APPROXPI incorporates algorithmic elements of the RANDOM function (Figure 7-9) in a loop where sequences of pseudorandom 64-bit integers are needed.

Rather than use the previously developed BOOTH function, we utilize the xma instruction to perform multiplication. If the whole of APPROXPI were to become a callable function, several of our register choices would have to be changed and some quantities, such as the seed, might need to be stored in memory. In order to keep our algorithmic intent clear, we made little effort to optimize our coding.

Instructions occurring between the labels first and init derive an initial, unique seed from the system date and time.
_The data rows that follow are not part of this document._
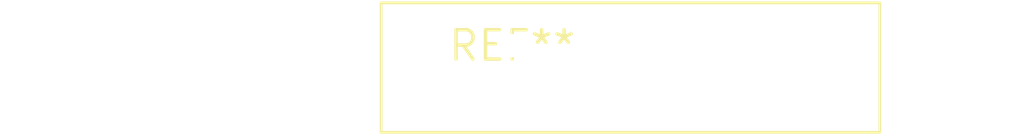
<source format=kicad_pcb>
(kicad_pcb (version 20240108) (generator pcbnew)

  (general
    (thickness 1.6)
  )

  (paper "A4")
  (layers
    (0 "F.Cu" signal)
    (31 "B.Cu" signal)
    (32 "B.Adhes" user "B.Adhesive")
    (33 "F.Adhes" user "F.Adhesive")
    (34 "B.Paste" user)
    (35 "F.Paste" user)
    (36 "B.SilkS" user "B.Silkscreen")
    (37 "F.SilkS" user "F.Silkscreen")
    (38 "B.Mask" user)
    (39 "F.Mask" user)
    (40 "Dwgs.User" user "User.Drawings")
    (41 "Cmts.User" user "User.Comments")
    (42 "Eco1.User" user "User.Eco1")
    (43 "Eco2.User" user "User.Eco2")
    (44 "Edge.Cuts" user)
    (45 "Margin" user)
    (46 "B.CrtYd" user "B.Courtyard")
    (47 "F.CrtYd" user "F.Courtyard")
    (48 "B.Fab" user)
    (49 "F.Fab" user)
    (50 "User.1" user)
    (51 "User.2" user)
    (52 "User.3" user)
    (53 "User.4" user)
    (54 "User.5" user)
    (55 "User.6" user)
    (56 "User.7" user)
    (57 "User.8" user)
    (58 "User.9" user)
  )

  (setup
    (pad_to_mask_clearance 0)
    (pcbplotparams
      (layerselection 0x00010fc_ffffffff)
      (plot_on_all_layers_selection 0x0000000_00000000)
      (disableapertmacros false)
      (usegerberextensions false)
      (usegerberattributes false)
      (usegerberadvancedattributes false)
      (creategerberjobfile false)
      (dashed_line_dash_ratio 12.000000)
      (dashed_line_gap_ratio 3.000000)
      (svgprecision 4)
      (plotframeref false)
      (viasonmask false)
      (mode 1)
      (useauxorigin false)
      (hpglpennumber 1)
      (hpglpenspeed 20)
      (hpglpendiameter 15.000000)
      (dxfpolygonmode false)
      (dxfimperialunits false)
      (dxfusepcbnewfont false)
      (psnegative false)
      (psa4output false)
      (plotreference false)
      (plotvalue false)
      (plotinvisibletext false)
      (sketchpadsonfab false)
      (subtractmaskfromsilk false)
      (outputformat 1)
      (mirror false)
      (drillshape 1)
      (scaleselection 1)
      (outputdirectory "")
    )
  )

  (net 0 "")

  (footprint "Fuse_BelFuse_0ZRE0125FF_L21.2mm_W5.3mm" (layer "F.Cu") (at 0 0))

)

</source>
The seed is kept in the special "integer" format in register f8. Instructions between the labels init and loop initialize the program loop.

We elected to use the fmerge.se instruction to impose the sign, and an exponent of 0.5; the generated 64 bits complete a double-precision number within the interval [0.5:1]. This value is negatively offset to lie within the interval [0:0.5] and then multiplicatively scaled by doubling to lie within the interval [0:1]. For each iteration of the loop, this sequence is executed twice, first to generate a pseudorandom x and then a pseudorandom y.

Each such point ( x, y) is tested to determine whether it lies in the quarter circle (a hit) or elsewhere in the quarter square (a shot that missed). APPROXPI has a value TOPS, which sets the total number of shots to a little more than a million. The estimate for p is computed in register f8 by dividing the number of hits by the overall number of shots, using an Intel open-source routine whose call interface requires the addresses of the numerator, the denominator, and a storage location for the resulting quotient to be given in stacked registers out0, out1, and out2 respectively.

APPROXPI calls the C printf function, whose first argument should always be the address of the null-terminated control string that specifies how to format the line of printed output. Any second or subsequent arguments relating to numeric quantities should be passed by value in stacked registers. The floating-point estimated value of p in register f8 must be converted to the memory format as it is destined for a 64-bit general register.

Convergence of this algorithm is quite slow. Ten runs of this program yielded a mean of 3.1413 (standard deviation of the mean 0.0006; sample standard deviation 0.0019). In spite of slow convergence, similar calculations are used for important applications in science and engineering, such as numerical integration in multiple dimensions. Note that our example of the circle and square is tantamount to computing an area i.e., estimating the value of an integral (in two dimensions) that measures the area bounded by the equation of the circle and the orthogonal axes.